Relevé des données biographiques, qu’apprend-on sur les origines et les trajectoires de vie des deux énonciateurs ? Comment interpréter le surnom « Bounty » ?

Gaël Faye s’exprime à la première personne, son texte est autobiographique, il nous parle de ses origines africaines et de la perception que les Français ont de sa couleur de peau. Alex Bleach, personnage inventé par V. Despentes et qui s’exprime à la première personne, est également métis, sa mère est blanche et il a eu un père adoptif.
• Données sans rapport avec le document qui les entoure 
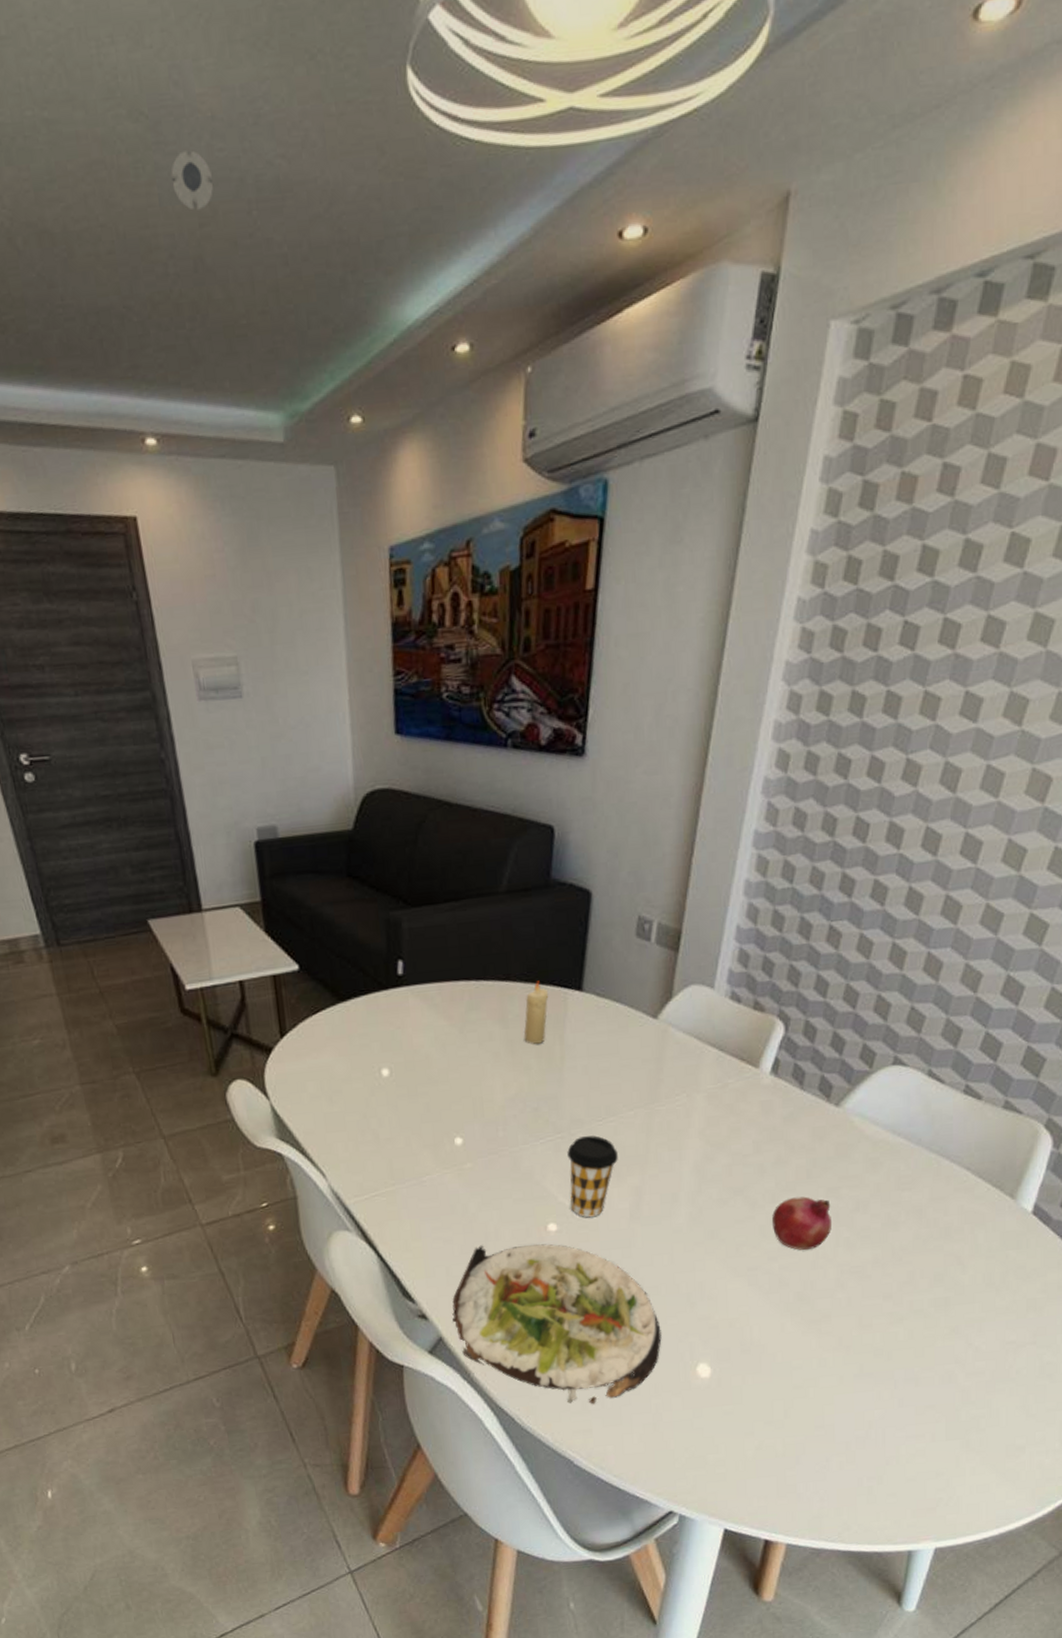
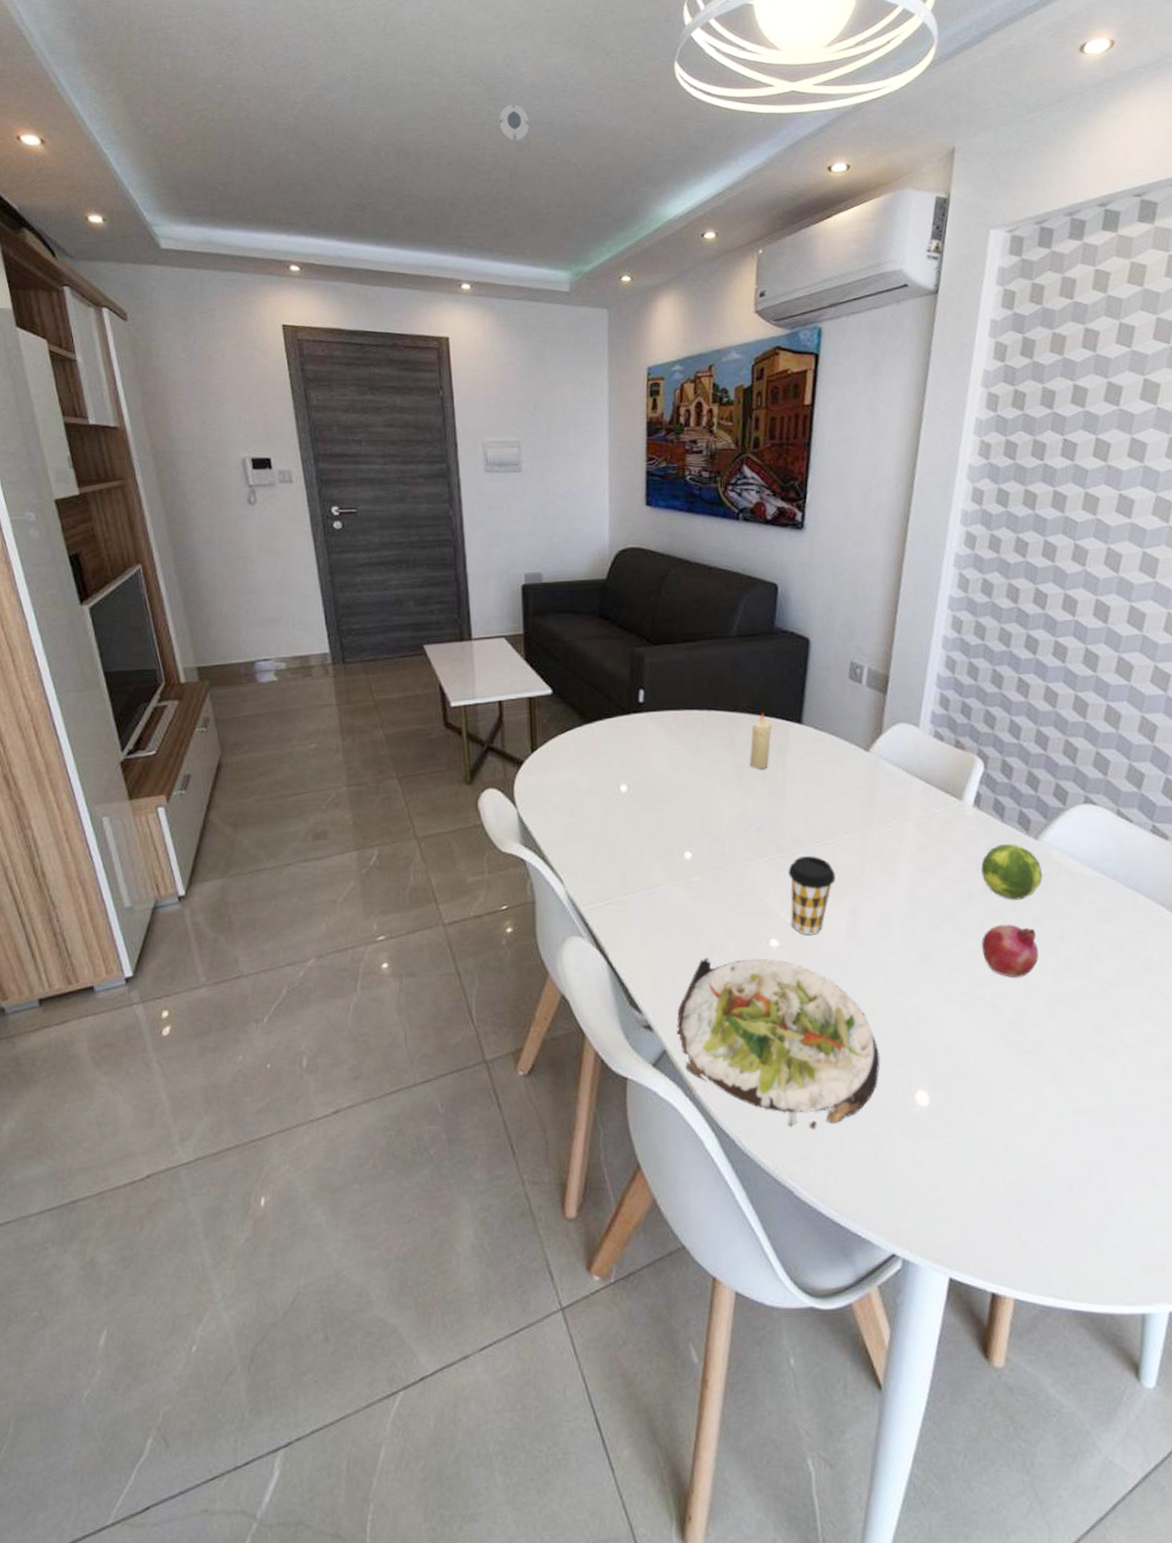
fruit: none [776,1112,842,1172] -> present [981,844,1043,900]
Le surnom « Bounty », tiré de la barre chocolatée du même nom, évoque sa couleur de peau, visible à l’extérieur, et ses goûts et son éducation « de blanc » qui le constituent intérieurement.

Relevé du champ lexical des couleurs.

Le noir et le blanc sont très présents dans les deux textes, les énonciateurs nous font comprendre qu’ils sont définis dans le regard des autres par leur couleur de peau.

Relevé des termes péjoratifs liés au métissage. Quelle est la tonalité des textes ?

Avec des points de vue différents, les deux énonciateurs dépeignent le mélange dont ils sont issus. L’attention est davantage portée dans le texte de G. Faye sur le ressenti personnel alors qu’elle est tournée vers le regard de l’autre dans celui de V. Despentes. On peut relever : « Blanche-Neige », « Bounty », « pur », « propre », « morcelé », « se détraque », « boue », « pas sa place » , « jamais à ma vraie place », « méprisé », « complexé », « martyr ». La tonalité des textes est ironique, et même polémique. Les deux énonciateurs refusent de se laisser ranger dans une catégorie et définir par leur seule couleur de peau.

Les deux textes expriment l’idée que les métis ont beaucoup de mal à se situer dans la société et dans le regard de l’autre, trop blancs pour les Noirs, trop noirs pour les Blancs. Ils revendiquent l’idée d’être définis par ce qu’ils sont et non pour leur couleur de peau. « J’ai le cul entre deux chaises, j’ai décidé de m’asseoir par terre ! », « Qu’est-ce que j’en ai à foutre, de la pureté ? ». Pour G. Faye le métissage est une richesse, le symbole d’une "fusion" entre les cultures, une invitation à l’amour universel.

Quels liens peut-on voir entre ces deux trajectoires et celle de Basquiat ?

Volonté de se construire une identité personnelle à l’écart des stéréotypes de la société, mélange des influences, décalage entre l’identité légale et l’identité ressentie, revendication de sa spécificité identitaire par le biais artistique.